Earth’s Spin Is Slowing Down, What Does It Mean?

By Kelly Bjornstad

The Earth’s spin is slowing down and experts say it’s not the beginning of the end, but rather something that’s been happening for billions of years. Sid Perkins from writes “Overall, Earth’s spin has slowed by about 6 hours in the past 2740 years, the team reports today in the Proceedings of the Royal Society A. That sounds like a lot, but it works out to the duration of a 24-hour day being lengthened by about 1.78 milliseconds over the course of a century.” With the slowing of earth’s rotation, the days get ever so slightly longer; a matter of milliseconds. This new data also allows scientists to better understand the movements of matter deep below Earth’s surface. For example, Earth’s molten hot, liquid iron level surrounding the core (which gives Earth an electromagnetic field). 
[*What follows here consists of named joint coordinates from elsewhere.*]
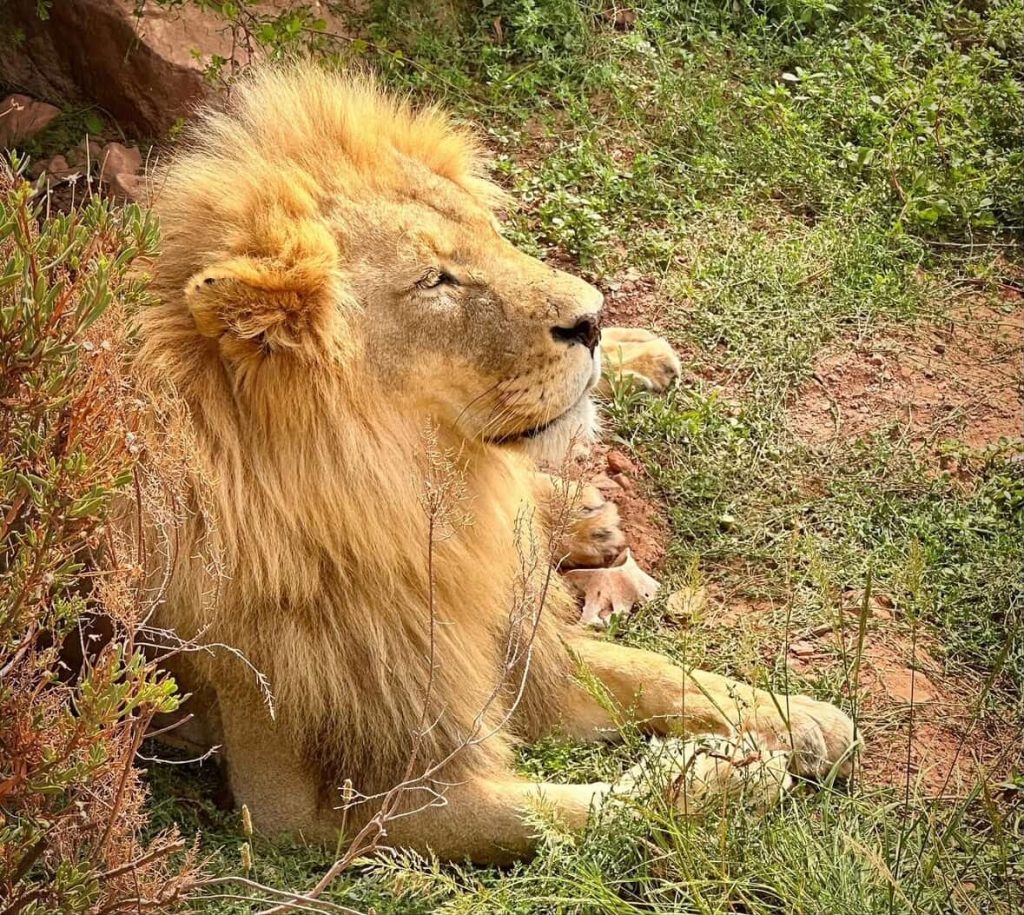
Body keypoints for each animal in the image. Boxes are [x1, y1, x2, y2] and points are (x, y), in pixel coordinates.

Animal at [137, 65, 856, 864]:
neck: (410, 507)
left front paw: (799, 718)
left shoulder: (509, 650)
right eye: (436, 281)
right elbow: (571, 815)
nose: (592, 319)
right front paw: (730, 777)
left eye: (488, 233)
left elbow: (658, 673)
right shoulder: (307, 812)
 Leslie Morrison, an astronomer, now retired, from the Royal Observatory Greenwich in London talks about these variations in spin rate, saying “These glitches are apparent from astronomical observations of occultations of stars by the moon—miniature eclipses that occur when the moon passes in front of the distant star. The variations stem from momentum shifts between Earth’s liquid outer core and the solid mantle that overlies it,”
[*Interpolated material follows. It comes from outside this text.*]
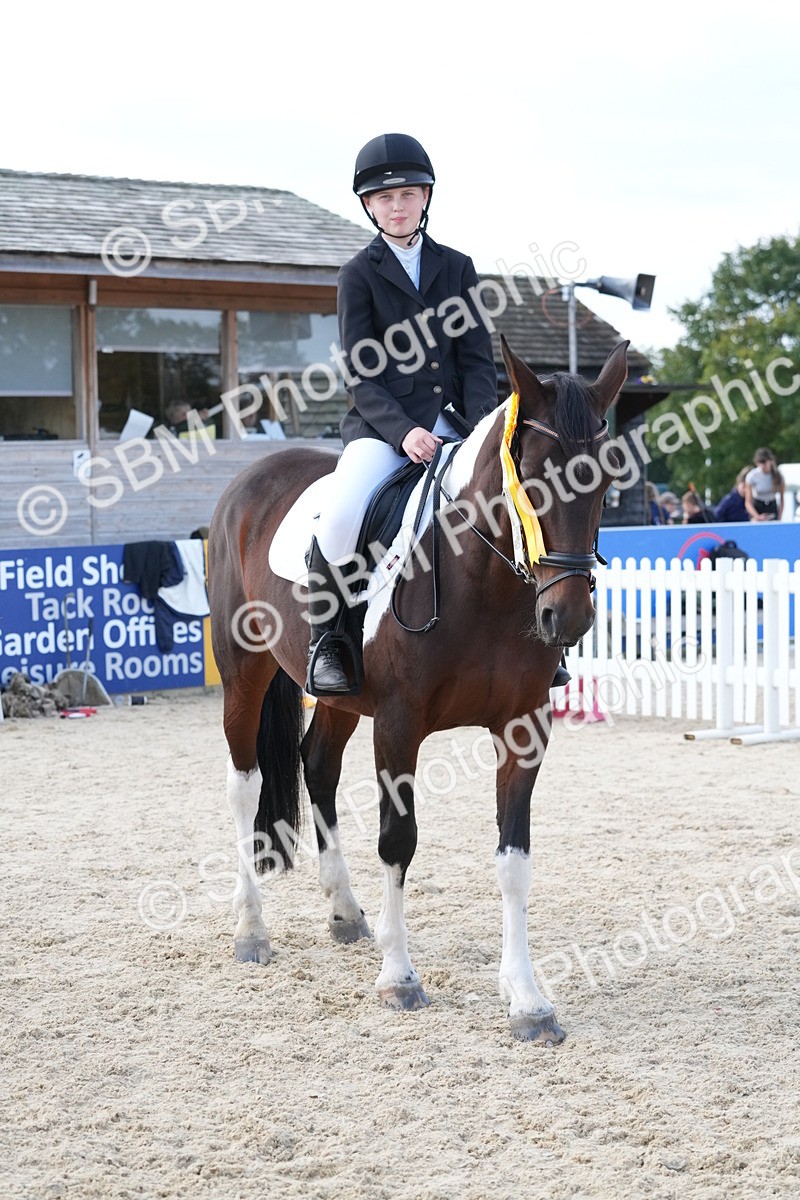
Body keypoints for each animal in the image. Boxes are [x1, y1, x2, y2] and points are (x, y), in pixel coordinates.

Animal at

This slowing can be mainly attributed to the moon and its influence on Earth’s tides. The sea’s constant, intense break on Earth’s landmasses causes the Earth to lose momentum as it spins. Global warming has only fed into this effect, as large sheets of ice continue to melt and add to the oceans force as it meets with shores across the planet. Morrison builds on this idea, explaining previous variations in which the Earth rate rotation speed was increasing, compared to the current decrease we’re experiencing. Saying “…the crust is springing upward at high latitudes, at lower latitudes the planet is shrinking inward. Like an ice skater bringing her arms inward to spin faster, that overall shift of mass is speeding up Earth’s rotation.”
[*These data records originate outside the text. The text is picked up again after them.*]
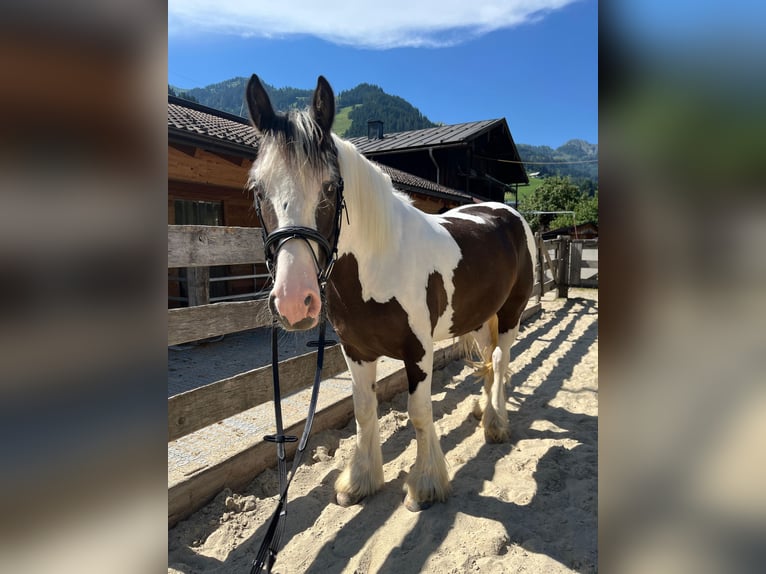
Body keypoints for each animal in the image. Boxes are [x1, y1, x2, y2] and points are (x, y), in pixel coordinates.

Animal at [246, 74, 536, 512]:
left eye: (329, 187)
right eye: (258, 190)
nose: (295, 301)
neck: (379, 265)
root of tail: (506, 212)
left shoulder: (419, 352)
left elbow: (419, 413)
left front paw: (426, 484)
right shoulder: (356, 351)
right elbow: (365, 411)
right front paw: (360, 481)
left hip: (512, 312)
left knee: (501, 361)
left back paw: (496, 424)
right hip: (481, 315)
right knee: (489, 360)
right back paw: (483, 412)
Actionnews5 breaks down this slight shift, explaining “For billions of years, the moon has been ever so gently tugging at the Earth and slowing down its rotation.” Which only affirms the idea mentioned previously as the moon has great influence over our tides. Some researchers have taken it upon themselves to study the length of our days some 1.4 billion years ago, estimating that our days used to be just 18.7 hours long. Actionnews5 wrote “ At that time, the moon was likely some 27,000 miles closer to Earth than it is now, they say.”

A slowing in Earth’s rotation speed may be concerning, but experts explain that actually, the variation has caused an increase in Earth’s oxygenation. Meaning, there’s more oxygen on Earth. The great Oxidation event on Earth billions of years ago allowed cyanobacteria to be so plentiful on Earth that the amount of oxygen took a sharp increase. Without this, it’s likely that humans would never have been able to sustain life here on this planet. Sciencealert notes  “…the team found that lengthening days were linked to the increase in Earth’s oxygen – not just the Great Oxidation Event, but another, second atmospheric oxygenation called the Neoproterozoic Oxygenation Event around 550 to 800 million years ago.” And adds “It’s pretty exciting. This way we link the dance of the molecules in the microbial mat to the dance of our planet and its Moon.”

As the Earth’s spin continues to change, it’s important not to panic! This slowing isn’t a cause of worry, but rather bringing us new evidence of microbial connections and environmental changes.